### TASK PROMPT
Work out how many lines of the records hold the string "linejoin", and reply with that number alone.

### INFORMATION PROVIDED

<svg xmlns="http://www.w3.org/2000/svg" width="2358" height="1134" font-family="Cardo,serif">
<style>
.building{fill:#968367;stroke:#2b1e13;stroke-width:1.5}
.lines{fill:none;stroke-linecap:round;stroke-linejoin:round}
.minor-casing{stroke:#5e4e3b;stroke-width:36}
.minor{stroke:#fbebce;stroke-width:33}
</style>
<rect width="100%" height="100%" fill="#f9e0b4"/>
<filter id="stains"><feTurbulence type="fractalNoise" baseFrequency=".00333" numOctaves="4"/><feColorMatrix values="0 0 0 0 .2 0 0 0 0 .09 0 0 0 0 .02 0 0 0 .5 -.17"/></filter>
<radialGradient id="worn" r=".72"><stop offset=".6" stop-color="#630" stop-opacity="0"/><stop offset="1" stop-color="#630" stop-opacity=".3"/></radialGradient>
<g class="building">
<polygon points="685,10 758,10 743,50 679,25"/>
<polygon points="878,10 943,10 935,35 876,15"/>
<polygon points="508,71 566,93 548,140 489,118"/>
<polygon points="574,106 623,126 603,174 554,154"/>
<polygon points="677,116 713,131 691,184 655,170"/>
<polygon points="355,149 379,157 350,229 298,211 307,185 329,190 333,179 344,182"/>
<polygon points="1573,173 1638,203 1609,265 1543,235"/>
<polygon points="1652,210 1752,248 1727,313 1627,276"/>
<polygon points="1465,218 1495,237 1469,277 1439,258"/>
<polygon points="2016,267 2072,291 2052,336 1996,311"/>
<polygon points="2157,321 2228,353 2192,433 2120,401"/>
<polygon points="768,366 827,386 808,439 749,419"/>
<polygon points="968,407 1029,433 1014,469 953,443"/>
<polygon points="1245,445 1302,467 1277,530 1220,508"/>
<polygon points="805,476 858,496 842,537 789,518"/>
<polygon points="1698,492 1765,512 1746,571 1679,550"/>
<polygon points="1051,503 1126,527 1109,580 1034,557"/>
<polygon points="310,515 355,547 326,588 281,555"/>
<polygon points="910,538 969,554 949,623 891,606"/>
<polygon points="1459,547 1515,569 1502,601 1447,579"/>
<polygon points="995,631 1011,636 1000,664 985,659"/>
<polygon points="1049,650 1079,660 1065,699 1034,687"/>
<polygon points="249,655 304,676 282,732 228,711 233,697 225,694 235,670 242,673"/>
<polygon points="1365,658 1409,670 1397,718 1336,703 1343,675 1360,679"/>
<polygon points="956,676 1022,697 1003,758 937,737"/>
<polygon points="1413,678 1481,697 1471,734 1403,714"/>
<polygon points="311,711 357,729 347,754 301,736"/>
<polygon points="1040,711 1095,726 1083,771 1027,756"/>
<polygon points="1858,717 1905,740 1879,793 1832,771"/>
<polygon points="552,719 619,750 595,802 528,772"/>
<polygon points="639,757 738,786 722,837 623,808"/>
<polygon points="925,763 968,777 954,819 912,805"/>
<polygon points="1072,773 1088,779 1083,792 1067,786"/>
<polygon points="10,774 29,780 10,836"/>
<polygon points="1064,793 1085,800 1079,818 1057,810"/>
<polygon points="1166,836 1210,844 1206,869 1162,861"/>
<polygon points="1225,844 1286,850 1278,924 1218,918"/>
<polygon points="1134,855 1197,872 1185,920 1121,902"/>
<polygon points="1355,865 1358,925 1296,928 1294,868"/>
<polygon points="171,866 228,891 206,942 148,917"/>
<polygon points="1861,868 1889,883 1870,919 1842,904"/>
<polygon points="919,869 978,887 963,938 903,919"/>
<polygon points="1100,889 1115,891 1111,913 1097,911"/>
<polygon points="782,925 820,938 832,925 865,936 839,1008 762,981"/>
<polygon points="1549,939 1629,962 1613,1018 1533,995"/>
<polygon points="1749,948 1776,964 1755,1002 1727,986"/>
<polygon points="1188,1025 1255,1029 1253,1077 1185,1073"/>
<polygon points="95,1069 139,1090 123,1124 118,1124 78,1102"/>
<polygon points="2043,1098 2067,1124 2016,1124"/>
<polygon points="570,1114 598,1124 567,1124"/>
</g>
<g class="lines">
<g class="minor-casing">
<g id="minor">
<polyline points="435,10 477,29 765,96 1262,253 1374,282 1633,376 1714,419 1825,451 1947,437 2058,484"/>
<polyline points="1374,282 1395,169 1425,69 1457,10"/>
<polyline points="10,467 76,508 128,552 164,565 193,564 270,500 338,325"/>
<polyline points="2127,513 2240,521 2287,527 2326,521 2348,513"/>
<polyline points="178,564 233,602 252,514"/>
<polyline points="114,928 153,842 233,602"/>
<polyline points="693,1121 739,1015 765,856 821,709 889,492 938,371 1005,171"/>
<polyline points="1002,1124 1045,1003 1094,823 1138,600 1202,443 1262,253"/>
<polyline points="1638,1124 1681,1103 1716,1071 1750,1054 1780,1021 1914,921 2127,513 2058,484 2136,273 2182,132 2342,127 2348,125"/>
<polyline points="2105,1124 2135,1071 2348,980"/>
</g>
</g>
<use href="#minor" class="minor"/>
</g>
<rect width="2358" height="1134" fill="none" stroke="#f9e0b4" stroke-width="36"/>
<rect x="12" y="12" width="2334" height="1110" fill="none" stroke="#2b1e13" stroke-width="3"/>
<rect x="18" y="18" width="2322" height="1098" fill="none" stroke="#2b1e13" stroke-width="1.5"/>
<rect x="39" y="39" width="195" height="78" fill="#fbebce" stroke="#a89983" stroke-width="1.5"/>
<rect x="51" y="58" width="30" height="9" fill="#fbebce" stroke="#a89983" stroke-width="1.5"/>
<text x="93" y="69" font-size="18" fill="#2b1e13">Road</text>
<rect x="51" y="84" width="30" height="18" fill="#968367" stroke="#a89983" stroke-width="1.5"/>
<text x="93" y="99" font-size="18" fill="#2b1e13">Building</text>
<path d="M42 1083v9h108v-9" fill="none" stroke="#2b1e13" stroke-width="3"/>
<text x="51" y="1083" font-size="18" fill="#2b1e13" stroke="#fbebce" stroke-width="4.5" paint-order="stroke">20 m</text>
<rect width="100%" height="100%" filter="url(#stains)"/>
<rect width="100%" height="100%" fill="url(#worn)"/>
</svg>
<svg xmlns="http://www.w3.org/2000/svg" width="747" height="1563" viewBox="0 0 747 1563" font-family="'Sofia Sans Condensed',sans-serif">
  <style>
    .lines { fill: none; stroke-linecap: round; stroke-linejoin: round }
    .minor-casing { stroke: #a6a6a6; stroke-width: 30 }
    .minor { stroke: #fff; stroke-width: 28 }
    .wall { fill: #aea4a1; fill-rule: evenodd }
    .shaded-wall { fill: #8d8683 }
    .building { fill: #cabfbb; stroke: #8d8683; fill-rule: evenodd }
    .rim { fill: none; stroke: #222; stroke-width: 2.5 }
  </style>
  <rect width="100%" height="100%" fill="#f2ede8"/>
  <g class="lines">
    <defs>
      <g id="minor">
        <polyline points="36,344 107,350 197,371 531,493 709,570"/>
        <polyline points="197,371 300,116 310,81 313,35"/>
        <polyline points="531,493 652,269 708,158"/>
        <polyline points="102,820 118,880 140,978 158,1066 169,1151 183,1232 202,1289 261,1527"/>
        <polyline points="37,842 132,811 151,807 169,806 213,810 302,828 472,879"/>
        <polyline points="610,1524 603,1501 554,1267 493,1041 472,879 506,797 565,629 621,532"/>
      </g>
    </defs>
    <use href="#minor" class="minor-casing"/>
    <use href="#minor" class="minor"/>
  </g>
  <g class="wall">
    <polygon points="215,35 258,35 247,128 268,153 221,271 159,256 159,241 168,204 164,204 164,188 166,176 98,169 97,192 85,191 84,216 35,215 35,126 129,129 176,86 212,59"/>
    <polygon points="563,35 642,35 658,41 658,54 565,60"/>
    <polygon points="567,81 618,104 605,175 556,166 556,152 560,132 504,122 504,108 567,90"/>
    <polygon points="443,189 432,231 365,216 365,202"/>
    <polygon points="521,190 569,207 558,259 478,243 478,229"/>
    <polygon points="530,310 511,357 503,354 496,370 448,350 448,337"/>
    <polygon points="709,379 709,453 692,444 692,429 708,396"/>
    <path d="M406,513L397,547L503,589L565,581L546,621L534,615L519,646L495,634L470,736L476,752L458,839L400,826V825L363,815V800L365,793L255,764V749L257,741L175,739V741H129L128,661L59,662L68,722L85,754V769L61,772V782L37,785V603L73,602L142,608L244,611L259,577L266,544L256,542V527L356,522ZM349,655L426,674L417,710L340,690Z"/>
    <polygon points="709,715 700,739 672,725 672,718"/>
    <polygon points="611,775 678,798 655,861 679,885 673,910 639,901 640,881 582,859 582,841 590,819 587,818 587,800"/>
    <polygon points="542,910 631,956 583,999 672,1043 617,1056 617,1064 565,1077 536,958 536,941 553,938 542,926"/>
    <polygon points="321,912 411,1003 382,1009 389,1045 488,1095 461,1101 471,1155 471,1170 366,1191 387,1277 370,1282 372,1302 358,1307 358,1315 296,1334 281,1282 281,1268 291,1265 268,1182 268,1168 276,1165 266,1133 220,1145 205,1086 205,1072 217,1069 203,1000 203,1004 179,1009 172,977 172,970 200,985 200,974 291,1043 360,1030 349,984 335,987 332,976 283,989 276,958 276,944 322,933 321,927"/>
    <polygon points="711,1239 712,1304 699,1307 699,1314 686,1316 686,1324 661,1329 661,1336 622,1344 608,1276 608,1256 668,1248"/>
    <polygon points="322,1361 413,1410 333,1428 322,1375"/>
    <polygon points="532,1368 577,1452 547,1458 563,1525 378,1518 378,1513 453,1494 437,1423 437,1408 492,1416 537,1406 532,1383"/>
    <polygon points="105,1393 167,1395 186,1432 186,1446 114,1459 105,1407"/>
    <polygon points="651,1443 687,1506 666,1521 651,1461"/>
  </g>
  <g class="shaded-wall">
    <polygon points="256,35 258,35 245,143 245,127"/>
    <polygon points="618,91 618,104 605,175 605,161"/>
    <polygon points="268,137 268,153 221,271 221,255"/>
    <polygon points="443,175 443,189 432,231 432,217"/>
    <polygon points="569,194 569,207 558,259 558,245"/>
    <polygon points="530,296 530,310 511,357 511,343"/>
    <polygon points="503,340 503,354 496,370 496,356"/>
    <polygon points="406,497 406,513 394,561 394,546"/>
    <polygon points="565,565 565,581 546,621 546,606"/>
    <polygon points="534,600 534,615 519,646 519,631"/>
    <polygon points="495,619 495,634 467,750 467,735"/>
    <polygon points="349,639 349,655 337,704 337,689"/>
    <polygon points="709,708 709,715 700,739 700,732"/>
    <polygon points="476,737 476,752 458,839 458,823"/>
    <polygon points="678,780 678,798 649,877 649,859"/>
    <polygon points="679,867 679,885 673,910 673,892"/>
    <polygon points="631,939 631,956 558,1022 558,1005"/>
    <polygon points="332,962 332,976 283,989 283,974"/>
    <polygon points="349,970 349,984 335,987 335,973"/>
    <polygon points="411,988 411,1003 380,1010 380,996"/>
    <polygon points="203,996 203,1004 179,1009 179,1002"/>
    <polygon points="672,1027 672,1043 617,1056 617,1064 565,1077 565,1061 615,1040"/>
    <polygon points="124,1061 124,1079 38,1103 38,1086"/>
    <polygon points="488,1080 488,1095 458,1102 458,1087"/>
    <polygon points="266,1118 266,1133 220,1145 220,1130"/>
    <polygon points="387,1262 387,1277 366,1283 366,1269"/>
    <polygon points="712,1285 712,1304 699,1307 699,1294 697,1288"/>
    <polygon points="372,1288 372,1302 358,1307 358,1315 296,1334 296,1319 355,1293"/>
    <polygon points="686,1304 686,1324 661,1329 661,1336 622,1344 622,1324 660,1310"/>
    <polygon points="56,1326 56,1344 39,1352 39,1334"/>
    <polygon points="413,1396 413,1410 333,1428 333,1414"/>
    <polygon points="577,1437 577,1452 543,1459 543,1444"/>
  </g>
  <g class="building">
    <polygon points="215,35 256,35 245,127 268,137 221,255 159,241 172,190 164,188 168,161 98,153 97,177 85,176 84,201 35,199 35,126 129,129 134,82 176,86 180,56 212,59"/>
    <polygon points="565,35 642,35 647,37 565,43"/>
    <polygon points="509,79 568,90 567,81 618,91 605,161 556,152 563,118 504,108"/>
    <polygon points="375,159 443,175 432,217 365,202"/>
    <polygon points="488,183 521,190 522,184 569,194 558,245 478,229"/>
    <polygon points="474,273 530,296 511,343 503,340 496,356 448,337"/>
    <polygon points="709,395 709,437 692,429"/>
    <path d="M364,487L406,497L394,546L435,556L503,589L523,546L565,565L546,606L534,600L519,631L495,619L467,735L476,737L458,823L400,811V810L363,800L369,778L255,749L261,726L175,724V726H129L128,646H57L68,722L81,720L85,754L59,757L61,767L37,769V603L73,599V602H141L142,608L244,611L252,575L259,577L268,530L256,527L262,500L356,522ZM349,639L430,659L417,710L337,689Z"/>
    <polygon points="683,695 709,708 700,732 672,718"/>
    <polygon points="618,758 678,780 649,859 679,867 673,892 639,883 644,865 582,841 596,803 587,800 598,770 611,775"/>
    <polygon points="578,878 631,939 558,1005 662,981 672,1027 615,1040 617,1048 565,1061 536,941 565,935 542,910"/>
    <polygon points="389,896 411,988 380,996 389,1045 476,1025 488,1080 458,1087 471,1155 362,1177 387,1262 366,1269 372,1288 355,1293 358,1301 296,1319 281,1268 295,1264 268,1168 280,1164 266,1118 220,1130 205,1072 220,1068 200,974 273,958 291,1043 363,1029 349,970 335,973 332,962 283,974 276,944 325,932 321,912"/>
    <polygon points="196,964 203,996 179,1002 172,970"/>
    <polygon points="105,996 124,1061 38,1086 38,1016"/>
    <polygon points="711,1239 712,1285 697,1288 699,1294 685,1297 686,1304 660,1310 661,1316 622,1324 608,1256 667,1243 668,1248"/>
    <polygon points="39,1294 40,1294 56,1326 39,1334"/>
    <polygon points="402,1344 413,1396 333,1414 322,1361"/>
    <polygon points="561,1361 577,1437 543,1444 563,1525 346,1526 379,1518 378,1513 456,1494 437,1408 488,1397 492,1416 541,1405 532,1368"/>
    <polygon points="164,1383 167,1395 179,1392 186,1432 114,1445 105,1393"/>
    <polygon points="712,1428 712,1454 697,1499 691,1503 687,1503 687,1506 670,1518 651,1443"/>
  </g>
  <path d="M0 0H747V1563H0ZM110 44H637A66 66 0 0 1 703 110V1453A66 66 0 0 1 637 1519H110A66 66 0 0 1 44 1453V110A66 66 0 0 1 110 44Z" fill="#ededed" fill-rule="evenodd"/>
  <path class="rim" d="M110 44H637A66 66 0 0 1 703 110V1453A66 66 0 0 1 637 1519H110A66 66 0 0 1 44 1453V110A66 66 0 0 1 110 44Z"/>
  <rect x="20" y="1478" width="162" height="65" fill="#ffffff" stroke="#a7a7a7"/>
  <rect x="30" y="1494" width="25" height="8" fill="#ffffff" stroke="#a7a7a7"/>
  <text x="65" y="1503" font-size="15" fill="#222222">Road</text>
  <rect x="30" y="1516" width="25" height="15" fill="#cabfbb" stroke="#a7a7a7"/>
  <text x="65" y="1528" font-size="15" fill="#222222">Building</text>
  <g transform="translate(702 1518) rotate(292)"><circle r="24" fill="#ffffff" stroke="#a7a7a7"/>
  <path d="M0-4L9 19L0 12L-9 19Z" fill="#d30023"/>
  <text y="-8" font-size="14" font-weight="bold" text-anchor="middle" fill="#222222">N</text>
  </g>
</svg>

### RESPONSE TO THIS EXERCISE
2